··· Texte étudié ···
“Porto-Novo ville verte” est un plan d’aménagement des berges de la capitale béninoise, qui doit permettre selon les autorités de dynamiser le tourisme tout en préservant l’environnement. Mais ce projet prévoit aussi le départ d’une partie des populations qui vivent le long de la lagune.
“On ne jette pas des filets de pêche sur le bitume”, s’indigne Tite Kounasso, pêcheur de 52 ans vivant au bord de la lagune de Porto-Novo qui comme des milliers d’autres devrait être bientôt forcé à partir par les autorités en raison d’un projet d’écotourisme.
···
> _Exercice 1_: Reproduisez fidèlement le passage des enregistrements qui va de leur début jusqu'à la ligne contenant « tap (highlighted by a green box)? », celle-ci incluse. N'y reprenez pas les images.
··· Jeu de données ···
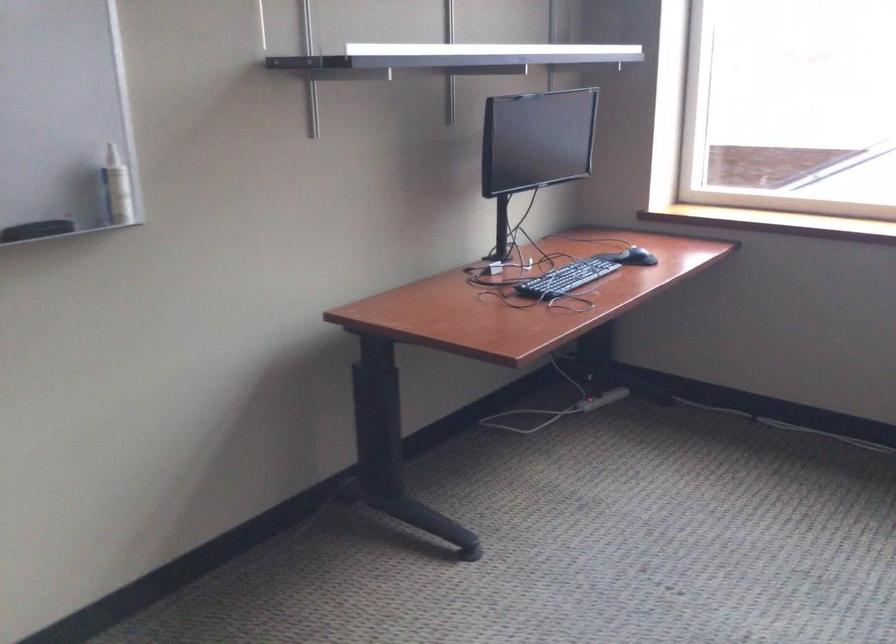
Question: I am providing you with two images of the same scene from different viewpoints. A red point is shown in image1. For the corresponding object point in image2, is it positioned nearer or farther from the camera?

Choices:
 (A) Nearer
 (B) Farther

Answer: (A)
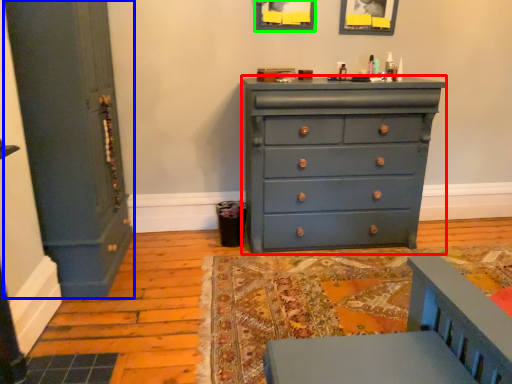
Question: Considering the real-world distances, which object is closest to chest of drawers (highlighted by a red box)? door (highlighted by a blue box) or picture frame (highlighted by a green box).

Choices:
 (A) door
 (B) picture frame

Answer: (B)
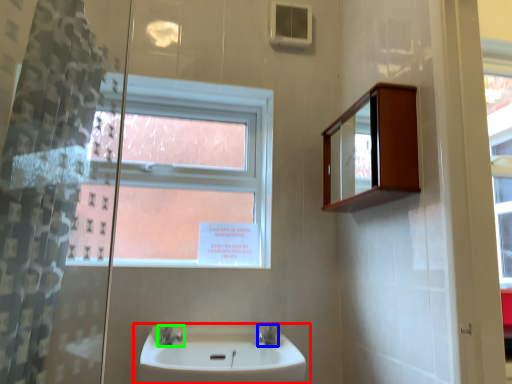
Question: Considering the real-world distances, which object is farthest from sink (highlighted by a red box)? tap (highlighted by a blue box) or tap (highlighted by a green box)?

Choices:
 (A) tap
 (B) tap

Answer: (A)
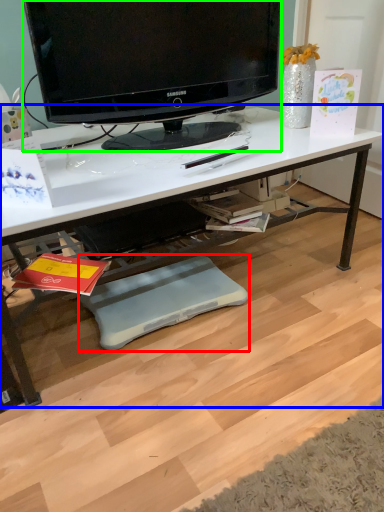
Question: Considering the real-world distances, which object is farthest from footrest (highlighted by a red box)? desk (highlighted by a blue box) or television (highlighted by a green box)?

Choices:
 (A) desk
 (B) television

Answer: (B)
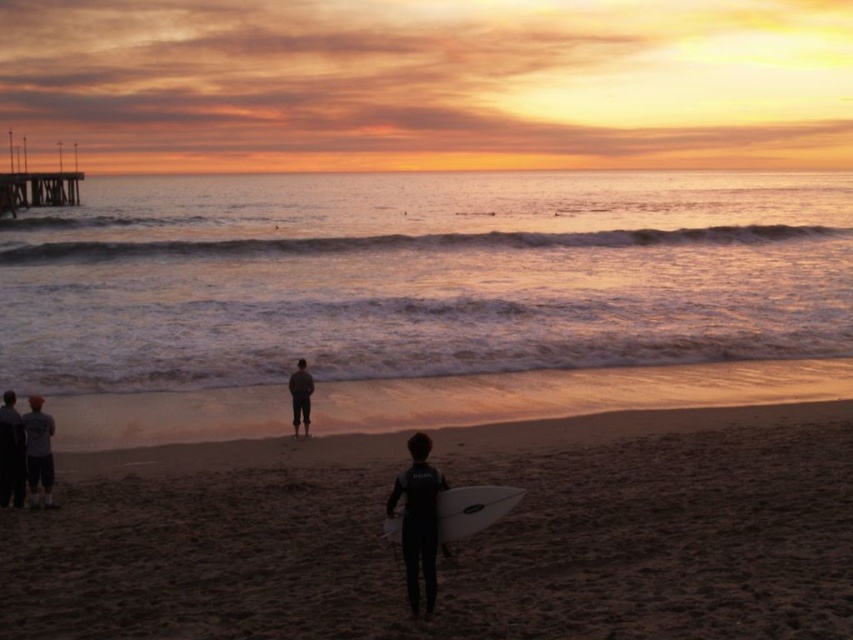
···
> _Exercice 2_: Recopiez mot pour mot l'intégralité du texte étudié.

> _Réponse finale 1_:
Question: I am providing you with two images of the same scene from different viewpoints. A red point is shown in image1. For the corresponding object point in image2, is it positioned nearer or farther from the camera?

Choices:
 (A) Nearer
 (B) Farther

Answer: (A)
Question: Considering the real-world distances, which object is closest to chest of drawers (highlighted by a red box)? door (highlighted by a blue box) or picture frame (highlighted by a green box).

Choices:
 (A) door
 (B) picture frame

Answer: (B)
Question: Considering the real-world distances, which object is farthest from sink (highlighted by a red box)? tap (highlighted by a blue box) or tap (highlighted by a green box)?

> _Réponse finale 2_:
“Porto-Novo ville verte” est un plan d’aménagement des berges de la capitale béninoise, qui doit permettre selon les autorités de dynamiser le tourisme tout en préservant l’environnement. Mais ce projet prévoit aussi le départ d’une partie des populations qui vivent le long de la lagune.
“On ne jette pas des filets de pêche sur le bitume”, s’indigne Tite Kounasso, pêcheur de 52 ans vivant au bord de la lagune de Porto-Novo qui comme des milliers d’autres devrait être bientôt forcé à partir par les autorités en raison d’un projet d’écotourisme.